The mezze menu (lunch and dinner) includes typical Greek offerings such as olives, octopus and prawns, again with a bit of a mod-Oz tweak. The winter menu, which will soon change, features larger dishes such as garlic-laced, slow-cooked goat, and a selection of smaller tastes such as taramasalata with hot chips and chicken parfait with cinnamon crisps. The creamy taramasalata, doused with a golden, fruity olive oil is presented in an ornate bowl, on a dark timber board with a tiny, deep-fryer wire basket holding hot, crisp fries.

It’s a great snacking or sharing dish and paired well with a 2009 Prentice “ramato” pinot gris from Whitlands Victoria, listed in the “textured and weighty” category in the wine list. Ramato is a traditional method of making pinot gris using some grape skins to create a luscious rose-coloured hue and a full-bodied texture.

A marouli salad, with walnuts, seeds and ruby grapefruit is fresh, bright and palate cleansing, but would be more exciting with a leaf other than insipid winter iceberg lettuce. The chicken parfait with cinnamon crisps is a smart combination of flavours, the rich, slightly sweet paté balances nicely with the thin, dark brown crisps and their dominant spice.

My wine choice, a 2008 Weingut Max Ferd Richter riesling from Mosel was too sweet for that particular dish, but the fault was in the selection and the failure to ask for the advice. I’m sure it would have been excellent.


Verdict

The smooth, assured service expected of a top city restaurant ensures a visit to the Little Press & Cellar is relaxed and memorable. Simple mezze dishes and more satisfying main courses, all with a modern Greek twist, are well-considered sidekicks to the quality wine selection. For some, the wine prices will be off-putting, while dedicated wine connoisseurs will welcome the opportunity to sample rare and aged international wines in a smart, modern venue serving them with integrity.


Eat this

Little Press & Cellar, 72 Flinders Street, Melbourne

Chef \ Joe Grbac
Prices \ Breakfasts $7-$19; mezze $4.50-$16.50; lunches $29-$39.
Open \ Tues-Sun 6-11pm.
Bookings \ 9677 9677
Open \ Monday-Friday: 7am until late; Saturday-Sunday: noon until late
Web \ www.thepressclub.com.au

The sleek, clubby décor at the reborn Little Press & Cellar is Euro-chic and innately Melbourne, but it does not evoke any particular sense of Greece.
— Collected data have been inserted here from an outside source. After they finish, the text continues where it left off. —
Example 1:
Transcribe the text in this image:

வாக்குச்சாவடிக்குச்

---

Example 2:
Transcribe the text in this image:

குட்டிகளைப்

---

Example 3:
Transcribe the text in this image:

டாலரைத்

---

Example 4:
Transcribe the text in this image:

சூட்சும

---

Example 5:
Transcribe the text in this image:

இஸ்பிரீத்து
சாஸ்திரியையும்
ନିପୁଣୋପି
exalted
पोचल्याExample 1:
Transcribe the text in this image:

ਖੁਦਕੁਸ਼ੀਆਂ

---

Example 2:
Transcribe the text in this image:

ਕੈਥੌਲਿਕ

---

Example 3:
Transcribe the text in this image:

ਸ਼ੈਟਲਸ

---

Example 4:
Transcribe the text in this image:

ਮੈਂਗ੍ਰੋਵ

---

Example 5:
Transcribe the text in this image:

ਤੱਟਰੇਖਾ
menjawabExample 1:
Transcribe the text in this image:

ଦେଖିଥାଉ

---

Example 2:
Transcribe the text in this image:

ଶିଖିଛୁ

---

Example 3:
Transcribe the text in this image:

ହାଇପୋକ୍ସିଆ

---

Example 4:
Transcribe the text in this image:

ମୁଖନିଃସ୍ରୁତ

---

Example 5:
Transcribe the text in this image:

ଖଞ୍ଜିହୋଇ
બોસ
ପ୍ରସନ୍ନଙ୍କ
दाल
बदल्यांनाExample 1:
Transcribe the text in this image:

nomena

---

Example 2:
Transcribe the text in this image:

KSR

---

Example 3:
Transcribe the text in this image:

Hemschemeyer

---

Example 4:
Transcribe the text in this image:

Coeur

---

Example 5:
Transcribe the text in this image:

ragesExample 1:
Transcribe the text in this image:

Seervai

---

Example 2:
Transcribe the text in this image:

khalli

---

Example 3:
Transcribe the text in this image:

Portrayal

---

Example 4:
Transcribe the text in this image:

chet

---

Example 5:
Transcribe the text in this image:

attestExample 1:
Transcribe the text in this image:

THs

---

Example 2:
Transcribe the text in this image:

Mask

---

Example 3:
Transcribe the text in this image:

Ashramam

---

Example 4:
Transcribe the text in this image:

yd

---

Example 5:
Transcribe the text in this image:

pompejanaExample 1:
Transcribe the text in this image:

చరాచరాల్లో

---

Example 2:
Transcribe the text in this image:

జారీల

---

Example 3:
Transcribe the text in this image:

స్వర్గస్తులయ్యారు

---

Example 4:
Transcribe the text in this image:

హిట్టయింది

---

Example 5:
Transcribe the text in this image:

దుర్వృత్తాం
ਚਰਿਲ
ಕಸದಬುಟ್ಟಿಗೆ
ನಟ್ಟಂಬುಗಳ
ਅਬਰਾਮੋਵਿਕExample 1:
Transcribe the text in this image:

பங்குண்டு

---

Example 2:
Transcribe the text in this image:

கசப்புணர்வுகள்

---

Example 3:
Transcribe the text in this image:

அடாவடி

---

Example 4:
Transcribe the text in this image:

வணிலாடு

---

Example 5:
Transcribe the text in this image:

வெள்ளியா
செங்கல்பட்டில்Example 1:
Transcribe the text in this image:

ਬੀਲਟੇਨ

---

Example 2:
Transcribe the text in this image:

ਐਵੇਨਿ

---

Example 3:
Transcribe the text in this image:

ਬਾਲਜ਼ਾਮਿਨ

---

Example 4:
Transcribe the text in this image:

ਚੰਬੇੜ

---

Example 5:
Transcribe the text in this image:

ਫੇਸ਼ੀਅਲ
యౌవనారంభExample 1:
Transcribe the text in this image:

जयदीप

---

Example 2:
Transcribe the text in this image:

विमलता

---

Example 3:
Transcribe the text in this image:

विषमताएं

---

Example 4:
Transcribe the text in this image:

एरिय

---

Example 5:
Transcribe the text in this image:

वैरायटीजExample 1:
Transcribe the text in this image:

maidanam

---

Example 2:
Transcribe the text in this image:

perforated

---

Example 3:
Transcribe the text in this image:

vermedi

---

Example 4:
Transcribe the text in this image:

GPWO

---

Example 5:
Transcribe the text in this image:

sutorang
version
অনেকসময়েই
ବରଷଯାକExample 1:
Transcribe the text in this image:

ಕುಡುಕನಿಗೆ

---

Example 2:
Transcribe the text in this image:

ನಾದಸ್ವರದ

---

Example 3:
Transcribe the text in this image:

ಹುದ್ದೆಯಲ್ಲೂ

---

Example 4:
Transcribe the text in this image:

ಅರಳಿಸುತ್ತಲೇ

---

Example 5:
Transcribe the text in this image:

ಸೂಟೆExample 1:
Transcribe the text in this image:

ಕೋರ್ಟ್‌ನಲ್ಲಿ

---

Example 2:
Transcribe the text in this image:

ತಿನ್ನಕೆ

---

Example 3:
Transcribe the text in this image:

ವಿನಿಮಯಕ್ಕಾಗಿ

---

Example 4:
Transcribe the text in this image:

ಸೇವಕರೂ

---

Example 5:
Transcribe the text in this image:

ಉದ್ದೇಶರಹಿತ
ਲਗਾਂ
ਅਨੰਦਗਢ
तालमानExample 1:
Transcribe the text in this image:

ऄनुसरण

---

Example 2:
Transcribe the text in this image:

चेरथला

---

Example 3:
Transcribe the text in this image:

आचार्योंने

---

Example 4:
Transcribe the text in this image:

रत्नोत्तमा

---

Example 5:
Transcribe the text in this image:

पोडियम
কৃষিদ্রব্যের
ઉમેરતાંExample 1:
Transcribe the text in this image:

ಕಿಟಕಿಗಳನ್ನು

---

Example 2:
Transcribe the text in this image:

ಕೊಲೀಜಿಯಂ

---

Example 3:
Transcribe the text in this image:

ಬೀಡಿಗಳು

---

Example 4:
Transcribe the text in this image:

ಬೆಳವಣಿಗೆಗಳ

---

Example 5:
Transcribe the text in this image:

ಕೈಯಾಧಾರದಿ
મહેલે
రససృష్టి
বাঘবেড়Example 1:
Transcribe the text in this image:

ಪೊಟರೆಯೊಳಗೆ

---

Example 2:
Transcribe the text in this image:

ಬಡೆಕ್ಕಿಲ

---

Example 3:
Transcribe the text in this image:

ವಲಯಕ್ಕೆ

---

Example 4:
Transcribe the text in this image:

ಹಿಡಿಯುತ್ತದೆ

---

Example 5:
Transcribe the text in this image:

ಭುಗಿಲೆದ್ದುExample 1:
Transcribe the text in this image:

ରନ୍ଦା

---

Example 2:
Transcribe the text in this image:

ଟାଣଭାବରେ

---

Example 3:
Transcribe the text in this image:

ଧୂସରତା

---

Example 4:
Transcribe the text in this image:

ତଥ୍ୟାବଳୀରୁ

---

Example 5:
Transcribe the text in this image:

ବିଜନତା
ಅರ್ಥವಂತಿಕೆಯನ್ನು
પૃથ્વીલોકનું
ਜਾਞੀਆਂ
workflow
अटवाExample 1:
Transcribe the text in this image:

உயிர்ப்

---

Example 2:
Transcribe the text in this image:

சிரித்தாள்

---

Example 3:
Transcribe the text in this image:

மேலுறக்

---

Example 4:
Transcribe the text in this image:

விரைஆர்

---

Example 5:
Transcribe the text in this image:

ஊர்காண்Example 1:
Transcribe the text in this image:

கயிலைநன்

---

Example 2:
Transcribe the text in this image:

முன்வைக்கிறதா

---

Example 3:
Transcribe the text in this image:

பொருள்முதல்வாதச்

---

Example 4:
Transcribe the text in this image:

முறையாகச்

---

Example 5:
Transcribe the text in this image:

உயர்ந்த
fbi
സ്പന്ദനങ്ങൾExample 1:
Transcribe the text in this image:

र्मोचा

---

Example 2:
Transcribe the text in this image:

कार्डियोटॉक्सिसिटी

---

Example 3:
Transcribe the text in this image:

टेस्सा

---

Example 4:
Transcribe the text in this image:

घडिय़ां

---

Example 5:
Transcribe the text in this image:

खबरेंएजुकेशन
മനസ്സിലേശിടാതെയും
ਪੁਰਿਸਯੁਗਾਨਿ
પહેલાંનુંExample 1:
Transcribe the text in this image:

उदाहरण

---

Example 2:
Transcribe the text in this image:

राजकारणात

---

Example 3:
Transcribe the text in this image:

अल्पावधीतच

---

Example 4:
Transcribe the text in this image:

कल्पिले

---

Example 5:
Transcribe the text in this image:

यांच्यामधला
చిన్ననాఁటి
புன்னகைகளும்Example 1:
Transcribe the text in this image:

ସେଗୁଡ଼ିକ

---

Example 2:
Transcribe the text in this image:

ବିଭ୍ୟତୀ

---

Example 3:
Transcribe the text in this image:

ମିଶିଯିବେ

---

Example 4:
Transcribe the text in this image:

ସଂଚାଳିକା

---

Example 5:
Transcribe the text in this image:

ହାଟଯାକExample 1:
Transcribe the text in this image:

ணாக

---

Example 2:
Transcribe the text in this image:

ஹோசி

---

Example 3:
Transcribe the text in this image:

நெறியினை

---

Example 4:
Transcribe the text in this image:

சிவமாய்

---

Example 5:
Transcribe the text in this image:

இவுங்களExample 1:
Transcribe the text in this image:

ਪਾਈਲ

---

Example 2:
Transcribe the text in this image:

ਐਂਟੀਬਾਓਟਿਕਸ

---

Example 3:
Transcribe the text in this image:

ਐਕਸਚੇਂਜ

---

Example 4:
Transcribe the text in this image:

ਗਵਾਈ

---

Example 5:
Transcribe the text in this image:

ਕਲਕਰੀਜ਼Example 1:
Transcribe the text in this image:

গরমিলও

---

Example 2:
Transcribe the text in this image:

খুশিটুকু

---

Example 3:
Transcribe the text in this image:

The long, narrow space, designed by architects Mills Gorman, is moody and darkly lit; with chocolate banquettes cleverly tucked into booth-like spaces adding intimacy. Matte-black walls and charcoal noise-deadening floors keep the mood subdued, while the addition of large mirrors, slatted vertical timber beams, hanging bulb lights and high overhead windows ensure it’s not sombre. Homage is paid to the old Herald and Weekly Times building, with the restaurant’s moniker – with hanging clipboard wine lists and menus – designed to look like old-fashioned newspapers. The cellar is exactly what you’d expect – a dense, intriguing bottle-lined space with a central table for 14 – and seems eons away from the Flinders Street traffic.